Un día, al ver el tamaño del antipasto (entrada) le pedí a Dino, de la Cantina Dino e Toni, en Prati, cerca del Vaticano, que del primi piatti (primer plato) trajera sólo media porción. Me miró con una mirada que no le vi a Marlon Brando en el primer Padrino y gritó (los dedos en montoncito): ¿Ma cuale e' la mezza porzione? Acto seguido, mandó un plato como para tres y después, el hit del lugar: spaghetti alla carbonara, según muchos, la mejor carbonara de la ciudad.
El trastevere
Del otro lado del río Tevere, Tíber en español, Trastevere es el barrio de moda. No es raro que los italianos alquilen su casa a un norteamericano. De día, es tranquilo, con calles finitas, casas bajas pintadas de ocre, ropa tendida y mujeres que se gritan de ventana a ventana. Está la Plaza del Mercado, la iglesia dedicada a Santa Cecilia, del siglo V, negocios que venden carteras de cuero, bares y restaurantes.
En una calle de atrás de este barrio de moda está el Nuovo Cinema Sacher, de Nanni Moretti, el director de Caro diario. Recuerdo que unos años atrás vi en ese cine Habemus Papam, que recién se había estrenado. La película, también de Moretti, cuenta una historia imposible. La de un Papa inseguro, que no se siente preparado para la misión de guiar a los católicos del mundo. Después de descartar enfermedades físicas, los cardenales, preocupadísimos, deciden que el nuevo Papa necesita un sicólogo. Entonces, el terapeuta Moretti se mete en el Vaticano y la película adquiere una dimensión fantástica. Divertida, respetuosa y perfecta para ver antes de una visita a Roma, donde la presencia religiosa es total.

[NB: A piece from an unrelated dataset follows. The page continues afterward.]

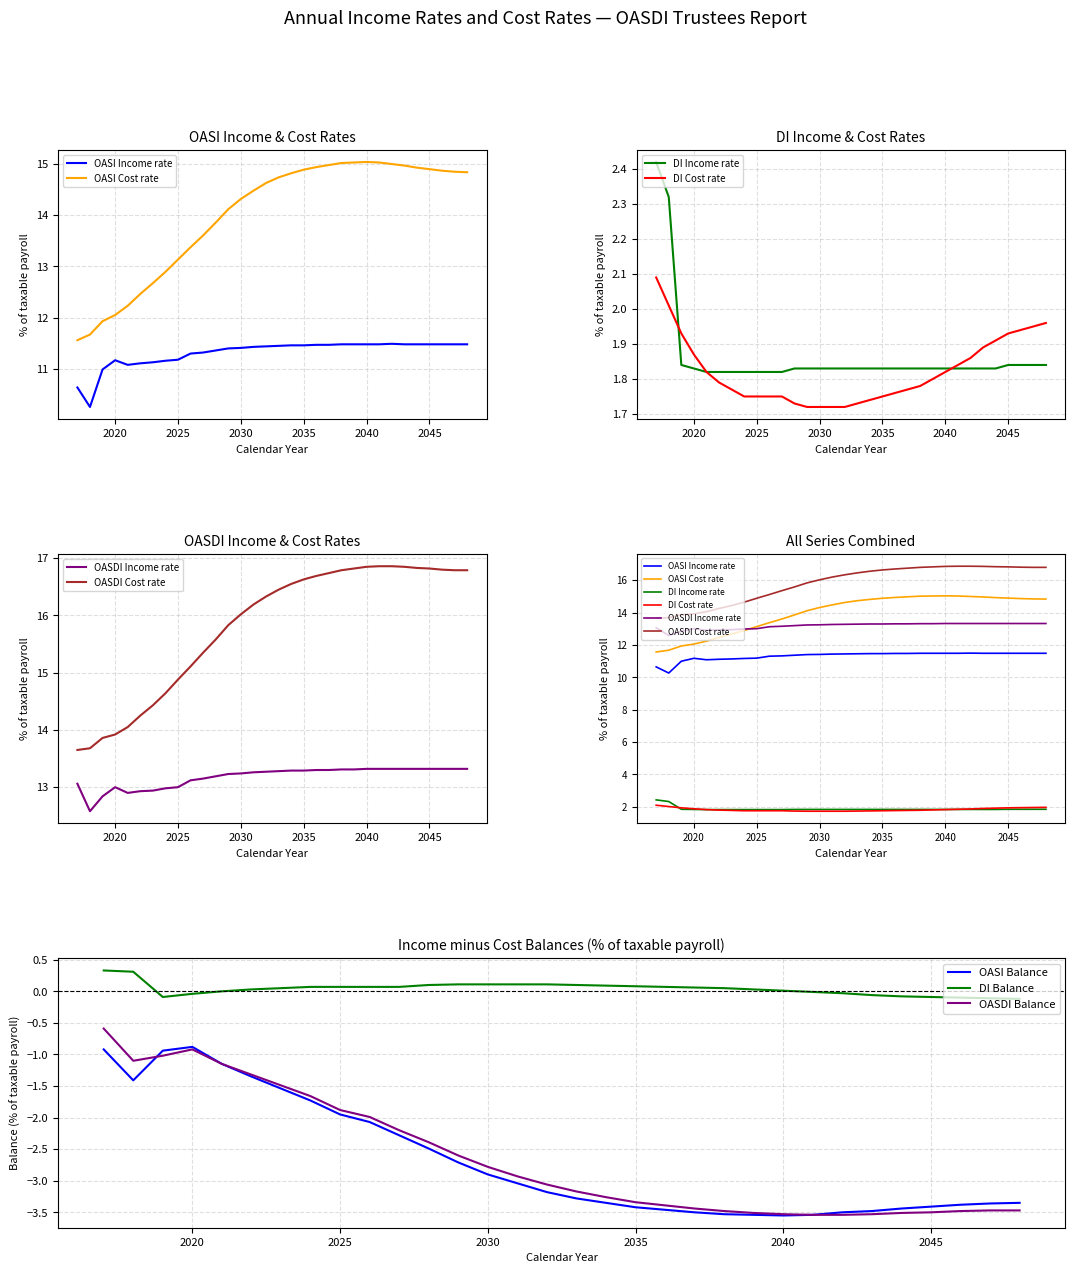

How many series are shown in this chart?

6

Cerca del Cine Sacher, en Porta Portese, todos los domingos hay un mercado de pulgas. El mismo por donde pasaron Antonio Ricci y su hijo Bruno, los personajes de El ladrón de bicicletas (Vittorio de Sica, 1948) en busca de la bici robada.
Por la noche, el Trastevere se cambia el traje, huele a comida y sube el volumen. Trattorias, muchos bares y jóvenes de ronda hasta la madrugada. Es absurdo hablar de secretos o lugares escondidos en Roma pero Lucca, el empleado del Cine Sacher, me nombra la Trattoria da Paolo, en la vecina Piazza San Francisco. Hay mesas en la vereda, la pasta está al dente y el precio es lógico. Come la gente del barrio. Cada tanto pasa una Vespa y deja una estela rumorosa. El centro de Trastevere no está lejos, pero parece.
El Coliseo
Con dos mil años, es el anfiteatro más grande del mundo romano y la primera atracción de Italia. Fue dañado por terremotos y picapedreros, ya no está pintado como antes y es difícil imaginárselo en funcionamiento. Tanto como imaginarse un imperio que abarcó desde Gran Bretaña hasta el Sahara. La jornada de "juegos", antes de la lucha entre gladiadores, reconstruía el hábitat de las fieras –hipopótamos, elefantes, avestruces y leones– que llegaban de África. El escenario permanecía en exposición. Después había cacerías sangrientas. Por último, el combate, también sangriento y presenciado por cincuenta mil espectadores. Durante los combates navales (naumachia, en latín), se inundaba y poblaba de grandes navíos, remeros y soldados que se enfrentaban a muerte. Parecidos a los que se hacían en el Mare Nostrum, como se llamaba al Mediterráneo en tiempos romanos, pero en plan espectáculo. Suele haber visitas nocturnas, algo que seguramente el emperador Tito no imaginó en el año 80, cuando lo inauguró.